Deloitte’s quarterly survey of chief financial officers at major British firms, conducted March 18-31, found their optimism about their firms’ financial prospects was still higher than after Russia’s full-scale invasion of Ukraine and the start of the COVID-19 pandemic.
But “defensive strategies” had gained ground sharply at the expense of a more growth-oriented approach, Deloitte said.
“Given widespread speculation over the scale and scope of US tariff rises during the survey period, it is unsurprising that CFOs reported elevated levels of uncertainty,” Amanda Tickel, head of tax and trade policy at Deloitte UK, said.

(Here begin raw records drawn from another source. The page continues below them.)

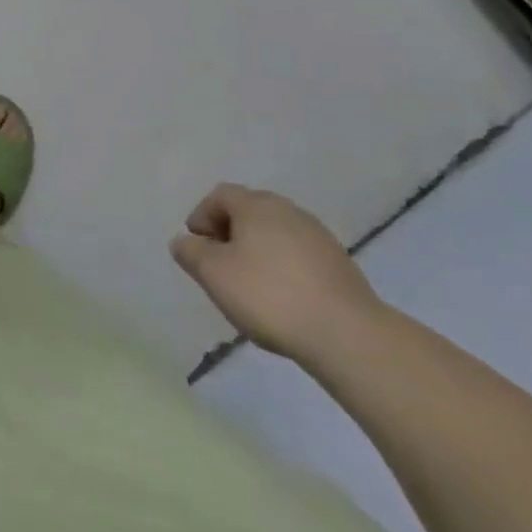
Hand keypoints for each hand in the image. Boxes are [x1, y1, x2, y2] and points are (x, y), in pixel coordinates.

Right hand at [170, 184, 382, 363]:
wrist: (348, 335)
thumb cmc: (270, 296)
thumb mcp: (214, 275)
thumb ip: (191, 253)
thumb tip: (183, 241)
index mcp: (256, 205)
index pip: (220, 195)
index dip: (202, 216)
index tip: (197, 246)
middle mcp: (287, 210)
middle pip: (249, 212)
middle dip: (229, 234)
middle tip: (219, 265)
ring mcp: (318, 236)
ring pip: (275, 234)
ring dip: (258, 251)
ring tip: (251, 286)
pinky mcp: (340, 265)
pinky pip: (299, 256)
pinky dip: (284, 268)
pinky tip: (283, 299)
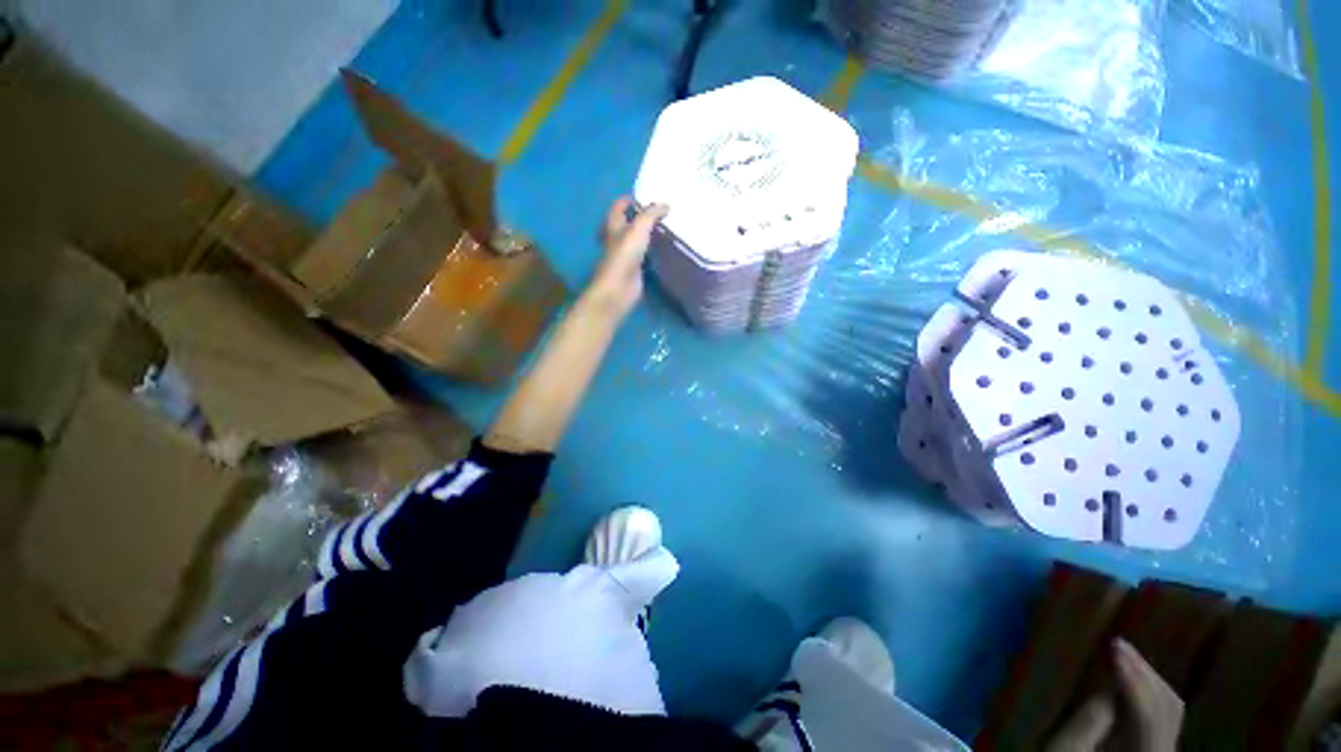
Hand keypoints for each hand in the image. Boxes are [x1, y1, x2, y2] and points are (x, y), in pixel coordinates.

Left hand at [584, 198, 668, 318]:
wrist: (619, 288)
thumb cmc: (624, 256)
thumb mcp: (638, 229)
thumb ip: (651, 215)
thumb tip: (666, 204)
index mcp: (614, 226)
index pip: (618, 207)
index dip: (629, 200)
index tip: (647, 196)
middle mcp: (618, 239)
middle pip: (627, 223)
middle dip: (641, 217)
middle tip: (661, 213)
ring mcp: (626, 256)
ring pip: (637, 241)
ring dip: (648, 235)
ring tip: (668, 228)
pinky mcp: (635, 270)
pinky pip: (645, 257)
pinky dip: (654, 252)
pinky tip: (666, 250)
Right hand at [1046, 639, 1183, 751]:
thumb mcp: (1065, 750)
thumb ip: (1089, 721)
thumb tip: (1109, 686)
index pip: (1149, 712)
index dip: (1133, 677)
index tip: (1113, 645)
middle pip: (1169, 708)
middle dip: (1145, 673)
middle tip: (1118, 644)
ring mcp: (1163, 751)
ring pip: (1171, 710)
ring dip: (1150, 680)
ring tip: (1124, 655)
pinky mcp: (1157, 748)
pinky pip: (1165, 716)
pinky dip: (1150, 692)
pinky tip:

Some 63 per cent of CFOs ranked cost-cutting as a top priority, up from 52 per cent three months earlier and the second-highest level on record. Introducing new products or expanding into fresh markets was a priority for 20 per cent, down from 25 per cent before.
Businesses said they expected to reduce hiring by the most since the third quarter of 2020 and for wage growth to slow to 3 per cent over the next 12 months.
“Large UK businesses are bracing for turbulence,” Deloitte said.
Despite these measures, profit margins were expected to fall as costs looked set to rise faster than revenue over the coming year, due to a big rise in payroll taxes that took effect this month as well as a near-7 per cent rise in the minimum wage.
Last month, the government’s budget forecasters halved their economic growth projection for 2025 to 1 per cent, having previously expected a boost from higher public spending after a lacklustre 2024.
The Deloitte survey was based on responses from 67 CFOs at major businesses, including 42 UK-listed companies which account for 18 per cent of Britain’s stock market capitalisation.